In any case, when a burner is provided, a fuel supply device, a control device etc. attendant thereon become necessary, making the system very complicated. Further, although recent gasification furnaces tend to aim at operation at higher pressures to increase efficiency or to increase capacity, many technical problems remain yet under high pressure conditions with regard the ignition and control of the burner. Burners to be used at high pressures are still in a developmental stage, and a reliable technology has not been established yet.
The ultimate form required for a slag tap is a slag tap heated by the heat of the furnace itself. When viewed from such a point, the hitherto proposed methods may be divided roughly into two groups.

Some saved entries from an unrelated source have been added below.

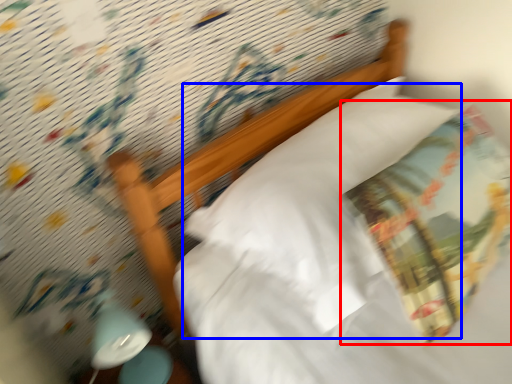
Question: Which point is further to the camera, throw pillow (highlighted by a red box) or pillow (highlighted by a blue box)?

Choices:
 (A) throw pillow
 (B) pillow

Answer: (B)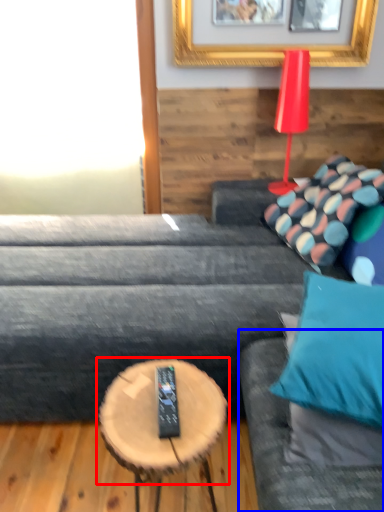
Question: Which object is closer to the camera taking this photo, coffee table (highlighted by a red box) or couch (highlighted by a blue box)?

Choices:
 (A) coffee table
 (B) couch

Answer: (B)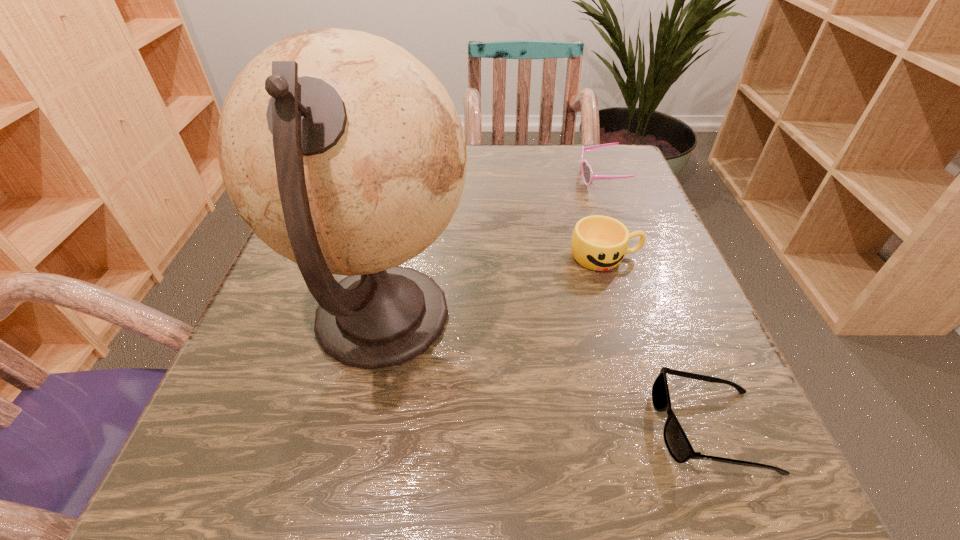
At what (x,y) coordinates should I click in order to perform the action: click on vacant space that is in between the farther sunglasses and the nearer sunglasses. Please return your answer as a coordinate pair (x, y). Looking at the image, I should click on (655, 303).

Find the location of a particular element. free spot between the globe and the cup is located at coordinates (493, 287).

You are a GUI agent. You are given a task and a screenshot of the screen. Output one action in this format:
    pyautogui.click(x=<x>, y=<y>)
    Task: Click on the free space between the farther sunglasses and the shortest object
    
    Given the screenshot: What is the action you would take?
    [655, 303]

The image size is (960, 540). What are the coordinates of `object that ranks as the third closest to the farthest object` in the screenshot? It's located at (677, 443).

Point out which object is positioned as the nearest to the farther sunglasses. Please provide its 2D coordinates. Your answer should be formatted as a tuple, i.e. [(x, y)], where the tuple contains the x and y coordinates of a point satisfying the conditions above.

[(599, 243)]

One is to heat the slag tap by passing the produced gas of high temperature in the furnace through the slag tap, namely the so-called downblow method. The other is to transfer the heat in the gasification furnace to the slag tap by means of heat transmission.

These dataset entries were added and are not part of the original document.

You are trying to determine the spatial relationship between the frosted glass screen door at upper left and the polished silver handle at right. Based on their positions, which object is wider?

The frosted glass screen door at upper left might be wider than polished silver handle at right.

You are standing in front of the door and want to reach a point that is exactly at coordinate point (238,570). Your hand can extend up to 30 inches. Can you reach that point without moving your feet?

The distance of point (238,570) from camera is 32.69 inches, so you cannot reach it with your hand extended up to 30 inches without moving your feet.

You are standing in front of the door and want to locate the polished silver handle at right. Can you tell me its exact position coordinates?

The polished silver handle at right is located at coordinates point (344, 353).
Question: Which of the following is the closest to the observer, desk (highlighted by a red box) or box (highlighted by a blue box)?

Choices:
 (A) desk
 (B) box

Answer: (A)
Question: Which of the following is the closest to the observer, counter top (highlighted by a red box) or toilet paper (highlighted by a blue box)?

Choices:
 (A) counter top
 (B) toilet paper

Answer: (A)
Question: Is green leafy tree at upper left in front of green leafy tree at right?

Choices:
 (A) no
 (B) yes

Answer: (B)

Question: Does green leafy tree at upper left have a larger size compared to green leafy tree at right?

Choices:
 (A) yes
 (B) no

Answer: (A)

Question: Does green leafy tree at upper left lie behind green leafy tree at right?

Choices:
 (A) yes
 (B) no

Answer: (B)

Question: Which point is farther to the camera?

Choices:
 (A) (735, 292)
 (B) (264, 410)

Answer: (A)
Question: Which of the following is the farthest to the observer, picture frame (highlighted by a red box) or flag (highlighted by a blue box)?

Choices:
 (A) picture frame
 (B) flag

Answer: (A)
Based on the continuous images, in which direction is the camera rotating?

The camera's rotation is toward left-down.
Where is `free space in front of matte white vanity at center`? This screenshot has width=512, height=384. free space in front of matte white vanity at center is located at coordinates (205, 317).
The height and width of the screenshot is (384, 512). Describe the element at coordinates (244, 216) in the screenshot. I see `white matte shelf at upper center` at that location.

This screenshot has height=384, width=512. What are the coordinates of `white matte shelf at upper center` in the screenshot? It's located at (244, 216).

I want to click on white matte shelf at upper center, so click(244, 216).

A typical example of heating the slag tap by passing the produced gas of high temperature in the furnace therethrough is found in a Texaco-type furnace. A "Texaco-type furnace" is a furnace in which the produced gas is withdrawn directly from the slag tap disposed at the bottom part of the gasification furnace. Accordingly, the clogging of the slag tap is not likely to occur. However, when the gas flow is downward, the relative velocity between the coal particles and the gasifying agent is small, resulting in a decreased gasification efficiency. Further, although it is essentially desirable at a slag tap to separate molten slag from produced gas and withdraw the slag alone, the total amount of the produced gas is withdrawn through the slag tap in this furnace and hence slag is entrained by the gas, resulting in poor efficiency in slag separation.
One example wherein the gas flow is upward and part of the produced gas is withdrawn from the slag tap is disclosed in Japanese Patent Application Kokai (Laid-open) No. 232,173/84. However, this method has a problem regarding the material of the pipe through which a high temperature gas is passed. Further, in order that a sufficient suction effect of an orifice may be obtained, the gas velocity at the furnace outlet should be 100 m/s or more, giving rise to fear of the abrasion of the material used in the furnace outlet part.